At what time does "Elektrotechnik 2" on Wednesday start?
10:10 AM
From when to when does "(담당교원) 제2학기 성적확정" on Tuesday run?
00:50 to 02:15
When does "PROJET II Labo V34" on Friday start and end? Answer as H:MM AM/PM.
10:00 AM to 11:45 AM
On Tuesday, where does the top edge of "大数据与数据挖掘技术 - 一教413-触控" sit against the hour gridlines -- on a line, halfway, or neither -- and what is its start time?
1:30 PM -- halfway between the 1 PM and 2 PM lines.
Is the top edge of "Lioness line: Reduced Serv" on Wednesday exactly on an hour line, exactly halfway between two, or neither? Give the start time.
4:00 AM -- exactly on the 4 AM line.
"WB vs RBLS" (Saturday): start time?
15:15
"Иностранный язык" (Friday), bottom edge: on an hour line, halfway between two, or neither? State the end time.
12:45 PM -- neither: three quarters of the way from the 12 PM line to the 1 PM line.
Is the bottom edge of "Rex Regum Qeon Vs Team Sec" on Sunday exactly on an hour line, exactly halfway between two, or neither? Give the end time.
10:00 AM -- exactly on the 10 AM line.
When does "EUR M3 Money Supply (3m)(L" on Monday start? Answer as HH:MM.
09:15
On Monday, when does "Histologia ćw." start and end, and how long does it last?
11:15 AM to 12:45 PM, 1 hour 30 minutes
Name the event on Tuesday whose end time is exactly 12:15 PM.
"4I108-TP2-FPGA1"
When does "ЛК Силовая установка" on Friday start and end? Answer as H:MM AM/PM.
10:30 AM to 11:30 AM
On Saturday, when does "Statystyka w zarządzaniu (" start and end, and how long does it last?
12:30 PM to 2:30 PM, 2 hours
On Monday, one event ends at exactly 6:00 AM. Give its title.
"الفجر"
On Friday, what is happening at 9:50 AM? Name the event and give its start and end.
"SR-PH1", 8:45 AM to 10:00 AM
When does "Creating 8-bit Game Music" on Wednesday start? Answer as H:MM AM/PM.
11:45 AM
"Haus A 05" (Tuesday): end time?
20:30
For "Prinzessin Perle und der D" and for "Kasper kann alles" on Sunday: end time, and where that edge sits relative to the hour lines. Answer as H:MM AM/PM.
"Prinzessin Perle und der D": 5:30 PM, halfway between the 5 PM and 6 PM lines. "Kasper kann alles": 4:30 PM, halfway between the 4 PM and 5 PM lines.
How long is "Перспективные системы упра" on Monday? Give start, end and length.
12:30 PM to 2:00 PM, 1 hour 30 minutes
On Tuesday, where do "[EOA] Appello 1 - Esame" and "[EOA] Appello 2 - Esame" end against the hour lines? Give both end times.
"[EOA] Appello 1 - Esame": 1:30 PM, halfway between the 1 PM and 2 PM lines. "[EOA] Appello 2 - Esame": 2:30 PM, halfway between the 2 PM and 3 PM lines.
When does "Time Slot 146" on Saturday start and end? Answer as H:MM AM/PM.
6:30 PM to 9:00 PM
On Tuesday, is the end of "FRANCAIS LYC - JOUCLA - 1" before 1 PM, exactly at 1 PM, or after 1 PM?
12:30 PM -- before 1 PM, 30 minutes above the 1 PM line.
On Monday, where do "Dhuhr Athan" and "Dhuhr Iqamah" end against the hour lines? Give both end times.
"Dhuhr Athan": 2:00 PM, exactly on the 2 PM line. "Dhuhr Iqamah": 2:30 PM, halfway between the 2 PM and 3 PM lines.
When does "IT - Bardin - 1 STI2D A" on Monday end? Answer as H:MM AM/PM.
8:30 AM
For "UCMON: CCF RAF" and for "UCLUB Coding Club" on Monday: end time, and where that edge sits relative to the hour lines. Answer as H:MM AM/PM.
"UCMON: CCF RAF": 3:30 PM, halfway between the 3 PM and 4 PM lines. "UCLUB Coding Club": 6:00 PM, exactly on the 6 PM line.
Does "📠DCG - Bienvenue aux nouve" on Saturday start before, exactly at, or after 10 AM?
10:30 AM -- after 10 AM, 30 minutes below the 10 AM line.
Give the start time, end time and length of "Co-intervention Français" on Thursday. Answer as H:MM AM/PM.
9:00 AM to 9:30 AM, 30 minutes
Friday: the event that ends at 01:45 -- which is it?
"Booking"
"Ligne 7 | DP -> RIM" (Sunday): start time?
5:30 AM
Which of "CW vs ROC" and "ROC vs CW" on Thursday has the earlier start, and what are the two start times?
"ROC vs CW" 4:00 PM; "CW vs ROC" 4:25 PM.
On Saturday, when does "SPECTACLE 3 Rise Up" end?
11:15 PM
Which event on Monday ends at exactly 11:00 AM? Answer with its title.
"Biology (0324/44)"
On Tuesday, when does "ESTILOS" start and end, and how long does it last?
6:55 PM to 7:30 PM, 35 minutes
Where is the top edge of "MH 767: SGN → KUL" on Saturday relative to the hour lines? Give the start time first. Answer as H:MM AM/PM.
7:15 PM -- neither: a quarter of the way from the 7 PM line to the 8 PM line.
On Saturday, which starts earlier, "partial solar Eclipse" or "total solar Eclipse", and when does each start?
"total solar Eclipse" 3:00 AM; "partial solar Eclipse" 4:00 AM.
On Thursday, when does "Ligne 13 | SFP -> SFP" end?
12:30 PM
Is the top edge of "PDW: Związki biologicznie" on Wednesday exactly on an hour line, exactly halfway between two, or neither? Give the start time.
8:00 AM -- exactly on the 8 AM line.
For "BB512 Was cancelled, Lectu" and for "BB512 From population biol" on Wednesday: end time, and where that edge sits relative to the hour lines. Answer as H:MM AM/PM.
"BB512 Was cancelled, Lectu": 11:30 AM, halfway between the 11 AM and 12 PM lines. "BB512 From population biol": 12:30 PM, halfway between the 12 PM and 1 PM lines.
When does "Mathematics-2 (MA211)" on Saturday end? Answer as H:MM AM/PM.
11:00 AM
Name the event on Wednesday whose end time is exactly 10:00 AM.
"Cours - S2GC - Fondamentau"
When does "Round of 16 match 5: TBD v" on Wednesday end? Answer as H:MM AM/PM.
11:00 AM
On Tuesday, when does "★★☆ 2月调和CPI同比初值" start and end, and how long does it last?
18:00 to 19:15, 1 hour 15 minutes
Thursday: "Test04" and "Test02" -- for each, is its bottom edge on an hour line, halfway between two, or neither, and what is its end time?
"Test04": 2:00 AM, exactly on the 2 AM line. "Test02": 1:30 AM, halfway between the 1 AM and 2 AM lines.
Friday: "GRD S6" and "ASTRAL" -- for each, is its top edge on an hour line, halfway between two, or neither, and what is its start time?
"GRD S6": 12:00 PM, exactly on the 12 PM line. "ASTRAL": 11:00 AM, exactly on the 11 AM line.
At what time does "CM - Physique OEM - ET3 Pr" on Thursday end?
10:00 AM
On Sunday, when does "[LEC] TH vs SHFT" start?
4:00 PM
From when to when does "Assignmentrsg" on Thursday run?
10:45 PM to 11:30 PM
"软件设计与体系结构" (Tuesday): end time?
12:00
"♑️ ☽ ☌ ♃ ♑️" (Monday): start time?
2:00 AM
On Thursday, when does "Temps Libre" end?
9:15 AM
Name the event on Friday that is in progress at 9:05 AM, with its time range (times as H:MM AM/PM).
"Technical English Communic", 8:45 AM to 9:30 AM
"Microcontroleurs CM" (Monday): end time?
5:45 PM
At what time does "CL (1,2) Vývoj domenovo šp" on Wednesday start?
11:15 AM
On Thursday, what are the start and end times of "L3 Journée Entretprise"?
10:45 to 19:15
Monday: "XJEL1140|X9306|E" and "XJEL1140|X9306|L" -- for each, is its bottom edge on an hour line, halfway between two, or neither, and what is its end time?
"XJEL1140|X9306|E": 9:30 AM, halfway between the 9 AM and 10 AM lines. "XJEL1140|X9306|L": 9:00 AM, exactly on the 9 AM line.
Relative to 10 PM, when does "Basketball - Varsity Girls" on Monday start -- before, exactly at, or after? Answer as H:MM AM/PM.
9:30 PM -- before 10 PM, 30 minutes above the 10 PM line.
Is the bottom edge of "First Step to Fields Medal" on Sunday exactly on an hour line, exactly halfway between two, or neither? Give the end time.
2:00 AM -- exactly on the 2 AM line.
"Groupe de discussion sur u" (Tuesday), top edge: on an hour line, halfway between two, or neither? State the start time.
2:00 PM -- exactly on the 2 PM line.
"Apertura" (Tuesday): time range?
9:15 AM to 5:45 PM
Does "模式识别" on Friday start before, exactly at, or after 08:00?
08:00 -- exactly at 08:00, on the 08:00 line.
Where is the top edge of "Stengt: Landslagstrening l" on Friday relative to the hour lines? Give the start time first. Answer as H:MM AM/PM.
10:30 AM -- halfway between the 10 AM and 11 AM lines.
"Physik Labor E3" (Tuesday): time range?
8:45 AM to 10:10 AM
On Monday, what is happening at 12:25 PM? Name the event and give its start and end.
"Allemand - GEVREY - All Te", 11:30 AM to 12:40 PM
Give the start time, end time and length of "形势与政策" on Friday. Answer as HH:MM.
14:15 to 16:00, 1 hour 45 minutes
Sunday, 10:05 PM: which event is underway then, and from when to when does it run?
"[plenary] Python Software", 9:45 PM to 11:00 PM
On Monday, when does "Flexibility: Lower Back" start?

DIRECTIVE: Print the lines of the material above, from the line containing "Saturday end? Answer as H:MM AM/PM." up to and including the line containing "9:30 PM -- before", with every character unchanged.

COMPLETE RESPONSE:
When does "Mathematics-2 (MA211)" on Saturday end? Answer as H:MM AM/PM.
11:00 AM
Name the event on Wednesday whose end time is exactly 10:00 AM.
"Cours - S2GC - Fondamentau"
When does "Round of 16 match 5: TBD v" on Wednesday end? Answer as H:MM AM/PM.
11:00 AM
On Tuesday, when does "★★☆ 2月调和CPI同比初值" start and end, and how long does it last?
18:00 to 19:15, 1 hour 15 minutes
Thursday: "Test04" and "Test02" -- for each, is its bottom edge on an hour line, halfway between two, or neither, and what is its end time?
"Test04": 2:00 AM, exactly on the 2 AM line. "Test02": 1:30 AM, halfway between the 1 AM and 2 AM lines.
Friday: "GRD S6" and "ASTRAL" -- for each, is its top edge on an hour line, halfway between two, or neither, and what is its start time?
"GRD S6": 12:00 PM, exactly on the 12 PM line. "ASTRAL": 11:00 AM, exactly on the 11 AM line.
At what time does "CM - Physique OEM - ET3 Pr" on Thursday end?
10:00 AM
On Sunday, when does "[LEC] TH vs SHFT" start?
4:00 PM
From when to when does "Assignmentrsg" on Thursday run?
10:45 PM to 11:30 PM
"软件设计与体系结构" (Tuesday): end time?
12:00
"♑️ ☽ ☌ ♃ ♑️" (Monday): start time?
2:00 AM
On Thursday, when does "Temps Libre" end?
9:15 AM
Name the event on Friday that is in progress at 9:05 AM, with its time range (times as H:MM AM/PM).
"Technical English Communic", 8:45 AM to 9:30 AM
"Microcontroleurs CM" (Monday): end time?
5:45 PM
At what time does "CL (1,2) Vývoj domenovo šp" on Wednesday start?
11:15 AM
On Thursday, what are the start and end times of "L3 Journée Entretprise"?
10:45 to 19:15
Monday: "XJEL1140|X9306|E" and "XJEL1140|X9306|L" -- for each, is its bottom edge on an hour line, halfway between two, or neither, and what is its end time?
"XJEL1140|X9306|E": 9:30 AM, halfway between the 9 AM and 10 AM lines. "XJEL1140|X9306|L": 9:00 AM, exactly on the 9 AM line.
Relative to 10 PM, when does "Basketball - Varsity Girls" on Monday start -- before, exactly at, or after? Answer as H:MM AM/PM.
9:30 PM -- before 10 PM, 30 minutes above the 10 PM line.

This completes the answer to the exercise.